Kay bangkit. Ia berjalan menuju meja belajar lalu mendaratkan bokongnya di kursi. Dibukanya laci bagian tengah. Tangannya meraba-raba hingga sebuah botol kecil berisi obat berhasil ia dapatkan.
"Gue capek berharap sama seseorang. Semua cowok sama aja! Gak bisa diandelin! Bisanya cuma pergi!"

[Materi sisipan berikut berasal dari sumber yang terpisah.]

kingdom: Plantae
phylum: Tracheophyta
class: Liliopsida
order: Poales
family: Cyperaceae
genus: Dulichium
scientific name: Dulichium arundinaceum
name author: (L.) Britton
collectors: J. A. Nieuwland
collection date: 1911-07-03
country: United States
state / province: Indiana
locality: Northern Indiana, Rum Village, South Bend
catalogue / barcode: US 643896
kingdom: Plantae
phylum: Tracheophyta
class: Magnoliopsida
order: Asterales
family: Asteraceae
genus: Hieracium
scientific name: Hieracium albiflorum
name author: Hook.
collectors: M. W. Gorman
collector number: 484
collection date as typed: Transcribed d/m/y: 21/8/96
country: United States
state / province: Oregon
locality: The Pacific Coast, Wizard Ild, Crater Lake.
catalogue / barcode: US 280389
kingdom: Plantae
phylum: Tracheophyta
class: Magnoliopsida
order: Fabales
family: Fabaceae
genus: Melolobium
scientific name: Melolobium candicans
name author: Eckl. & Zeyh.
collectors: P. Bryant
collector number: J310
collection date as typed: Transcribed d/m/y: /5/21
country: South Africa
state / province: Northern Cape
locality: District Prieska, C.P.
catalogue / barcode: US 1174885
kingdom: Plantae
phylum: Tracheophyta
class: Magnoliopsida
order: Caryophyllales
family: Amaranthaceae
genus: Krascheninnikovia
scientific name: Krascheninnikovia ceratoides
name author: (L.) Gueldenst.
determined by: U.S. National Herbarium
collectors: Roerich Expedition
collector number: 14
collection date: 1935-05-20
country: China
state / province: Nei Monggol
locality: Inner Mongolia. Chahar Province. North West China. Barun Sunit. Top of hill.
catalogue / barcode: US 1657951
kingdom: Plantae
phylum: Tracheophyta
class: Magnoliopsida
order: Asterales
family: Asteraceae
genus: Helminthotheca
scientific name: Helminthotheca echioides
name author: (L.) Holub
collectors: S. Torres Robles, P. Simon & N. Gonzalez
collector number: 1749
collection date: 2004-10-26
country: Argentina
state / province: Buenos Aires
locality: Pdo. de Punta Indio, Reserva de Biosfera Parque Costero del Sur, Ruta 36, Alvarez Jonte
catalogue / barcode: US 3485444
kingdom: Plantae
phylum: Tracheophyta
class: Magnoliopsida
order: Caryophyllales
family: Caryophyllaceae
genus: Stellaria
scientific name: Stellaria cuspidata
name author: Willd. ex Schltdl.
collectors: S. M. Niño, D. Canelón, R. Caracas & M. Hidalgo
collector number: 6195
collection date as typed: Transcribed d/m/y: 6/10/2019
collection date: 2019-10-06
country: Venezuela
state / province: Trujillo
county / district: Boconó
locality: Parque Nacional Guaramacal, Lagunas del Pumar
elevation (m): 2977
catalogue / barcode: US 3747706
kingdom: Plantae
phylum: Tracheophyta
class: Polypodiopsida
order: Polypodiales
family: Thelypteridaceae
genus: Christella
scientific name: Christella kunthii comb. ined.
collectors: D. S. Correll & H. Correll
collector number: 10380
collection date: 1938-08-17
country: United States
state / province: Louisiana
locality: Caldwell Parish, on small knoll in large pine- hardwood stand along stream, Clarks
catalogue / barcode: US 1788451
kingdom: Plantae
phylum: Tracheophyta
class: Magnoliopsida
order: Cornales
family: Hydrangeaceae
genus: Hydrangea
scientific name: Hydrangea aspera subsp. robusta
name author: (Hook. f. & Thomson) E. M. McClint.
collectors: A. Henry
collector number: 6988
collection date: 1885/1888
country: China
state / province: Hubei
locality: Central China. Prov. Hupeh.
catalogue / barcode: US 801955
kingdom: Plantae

Setelah berhasil mendapatkan apa yang ia mau, Kay mengambil botol minum di ranselnya. "Kalau dia bisa pergi seenaknya aja, gue juga bisa!" ia menenguk dua pil obat tidur sekaligus.
Dalam hitungan detik, kantuk menyergap. Ia terlelap untuk waktu yang panjang.
•••
Wajah Arsen pucat pasi dan tampak begitu lemas ketika venflon mulai menusuk kulit tangannya. Dia tak berdaya. Tonjolan di lehernya ternyata berimbas pada kesehatan yang kian memburuk. Sambungan juntaian selang infuse berwarna mengalir dari kantung berisi darah yang mulai merangsek masuk ke pembuluh.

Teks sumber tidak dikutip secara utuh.